▶ [Work order A]: Can you reproduce the forum discussion about thin clients word for word, starting with "The thinnest client" and going on through "terminals and mainframes."?
▶ [Work order B]: How would the forum discussion about thin clients go on after its last line? Write the next part.

[[ Study text, beginning ]]

Yup.  Very little from MS doesn't require a client install.  You see, they think the box at your feet is all important.  Businesses are realising though that the box at your feet requires way to much maintenance and are starting to go thin client.

TickTock
Friday, April 23, 2004

You could check out eRoom from Documentum.

From what I recall the forms creation is very limited but it might be enough to suit your needs.  There's no desktop install required, but there is an IE plugin install IIRC.  I used it 3 years ago, so that might have changed.

yet another anon
Friday, April 23, 2004

That form's building thing in Outlook/Exchange is okay. I haven't used it for a few years but I remember it being quite easy to setup forms. And the client only requires Outlook which they probably already run.

Matthew Lock
Friday, April 23, 2004

"Businesses are realising though that the box at your feet requires way to much maintenance and are starting to go thin client."

Cite?

BTW, there's no such thing as a "thin client." You still need an OS and a web browser. And if you're paying to put a 1GHz+ CPU on every desk, why let all that processing power go to waste while you're pouring money into your mainframe to support all the processing of all your users?

BTW, who's driving this "thin client" thing? It wouldn't be a hardware vendor, would it? ;-)

The thinnest client I have is my tablet. Which works offline.

I'm not saying thin client doesn't have a place. I just don't get this headlong rush *back* to dumb terminals and mainframes.

Philo

Philo
Friday, April 23, 2004

"BTW, there's no such thing as a "thin client"

I guess you've never heard of Citrix or Terminal services.  Get a wyse winterm or some other thin client and load apps on the server.  Just like IBM never saw the pc coming MS fails to see this coming.

TickTock
Friday, April 23, 2004

"BTW, who's driving this "thin client" thing? It wouldn't be a hardware vendor, would it? ;-)

"BTW, who's driving this "no thin client" thing? It wouldn't be a software vendor, would it? ;-)

TickTock
Friday, April 23, 2004

Nah - remember, one of the platforms I support is SharePoint - a web-based collaboration application.

I think that thin-client applications have their place. I think client-based applications have their place.

I think trying to get client-based performance and usability out of a web application is like trying to get blood from a stone, and with PC's being so cheap, stable, and powerful, I simply think the "thin clients uber alles" mentality is yet another "hey, we've got a hammer - every problem is a nail" situation.

[[ Study text, end ]]
[[ Excerpted records, beginning ]]

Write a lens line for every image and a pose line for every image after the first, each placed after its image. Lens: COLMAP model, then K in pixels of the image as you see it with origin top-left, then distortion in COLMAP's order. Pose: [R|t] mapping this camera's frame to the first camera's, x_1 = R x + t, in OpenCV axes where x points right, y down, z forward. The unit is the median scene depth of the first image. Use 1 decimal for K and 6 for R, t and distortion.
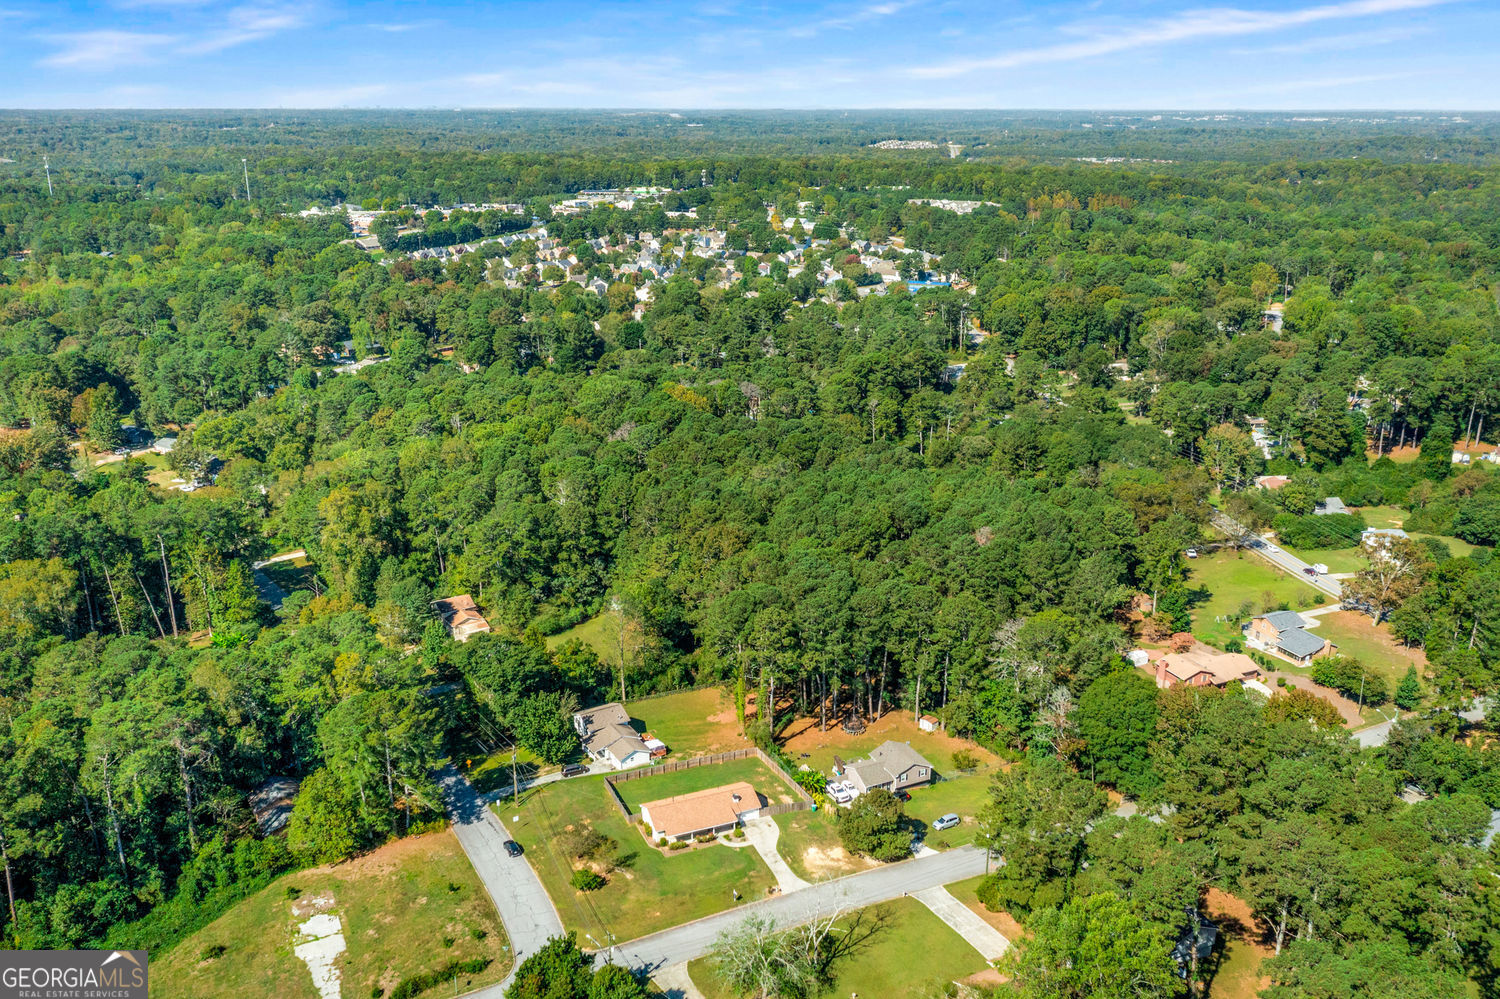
lens RADIAL K [[1214.1, 0, 750.0], [0, 1214.1, 499.5], [0, 0, 1]] dist [-0.011964, -0.002487]
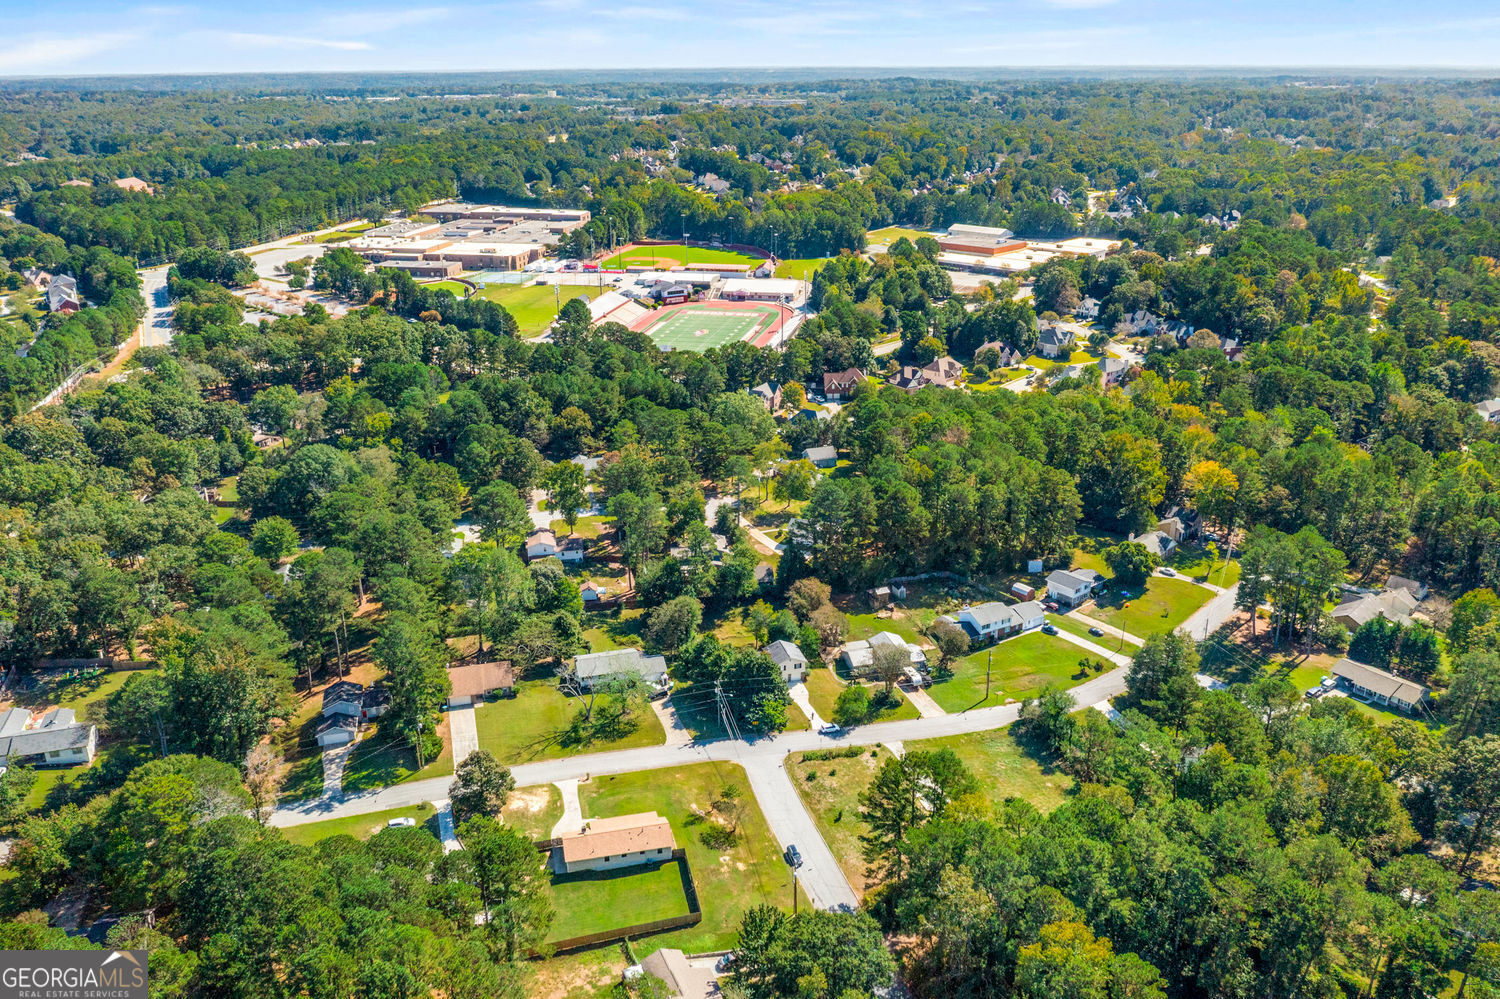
lens RADIAL K [[1214.1, 0, 750.0], [0, 1214.1, 499.5], [0, 0, 1]] dist [-0.011964, -0.002487]
pose [[-0.986936, -0.049447, 0.153336, -0.324707], [0.056036, 0.786966, 0.614446, -0.664873], [-0.151053, 0.615012, -0.773914, 1.738733]]
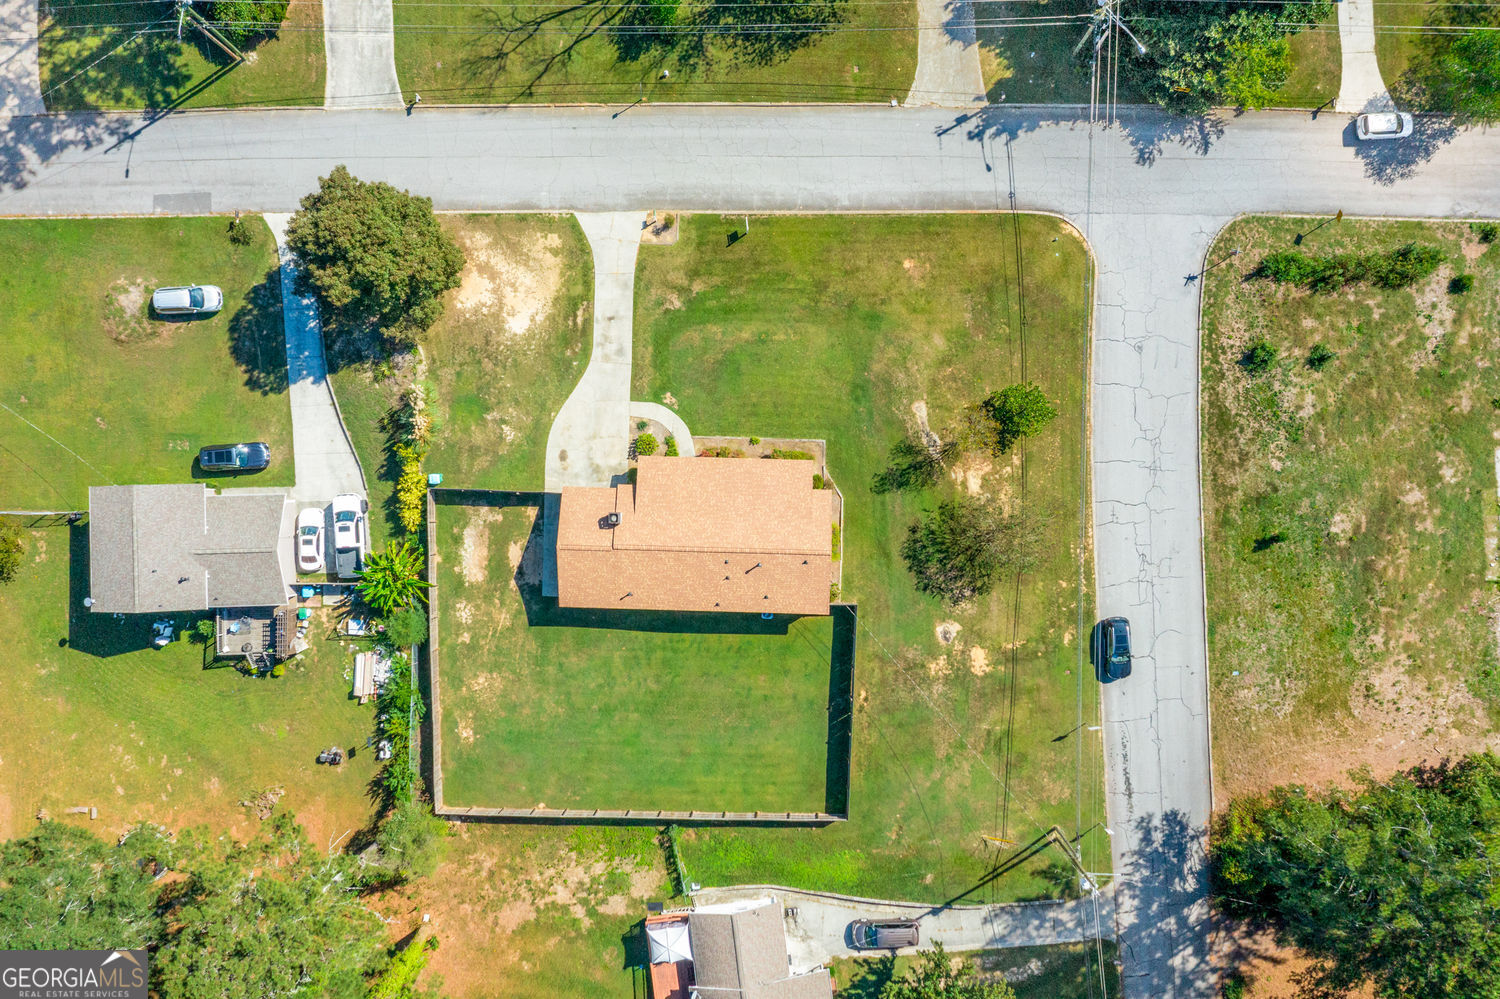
lens RADIAL K [[1214.1, 0, 750.0], [0, 1214.1, 499.5], [0, 0, 1]] dist [-0.011964, -0.002487]
pose [[-0.912011, -0.409669, 0.020195, -0.063956], [0.142957, -0.271334, 0.951809, -0.146447], [-0.384448, 0.870947, 0.306024, 0.915294]]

[[ Excerpted records, end ]]

▶ [Response area A]:
The thinnest client I have is my tablet. Which works offline.

I'm not saying thin client doesn't have a place. I just don't get this headlong rush *back* to dumb terminals and mainframes.

▶ [Response area B]:
And I seriously do not get the reasoning behind "let's see - four dual xeon servers in the server room running around 30%, GHz+ processors on every desktop running at 2%... yep, let's buy another twelve servers and move all our applications to them."

[shrug]

Philo

Philo
Friday, April 23, 2004

In a Microsoft world you are probably right. 

TickTock
Saturday, April 24, 2004

Philo, try selling an enterprise application to a medium to large sized organisation. They love the ease of deployment of web apps, just install it on one machine and then email everyone the link to it. I have noticed that lots of Australian government tenders are even mandating that enterprise applications are web based due to the reduced support calls.

Matthew Lock
Saturday, April 24, 2004

replace "calls" with "cost"

Matthew Lock
Saturday, April 24, 2004

> And I seriously do not get the reasoning behind "let's see - four dual xeon servers in the server room running around 30%, GHz+ processors on every desktop running at 2%... yep, let's buy another twelve servers and move all our applications to them."

Isn't the data (and perhaps the network) is more important than the CPU?

1 TB data stored in server room ... and 100 desktop machines, each of which have 50 GB tribes that are 50% unused (so a total of 2.5 TB unused space on the desktop drives) ... and, now, a new application that will result in another TB of data. So, double the storage capacity of the server cluster, or distribute the data onto the various desktop drives?

Christopher Wells
Saturday, April 24, 2004

Unless you are tied to IE, Mozilla/XUL might be what you need.
There are some XUL form designer projects around but I havent tried any of them.  XUL is XML so you can deal with it on both sides.

Unfortunally it is only available with mozilla/gecko browsers.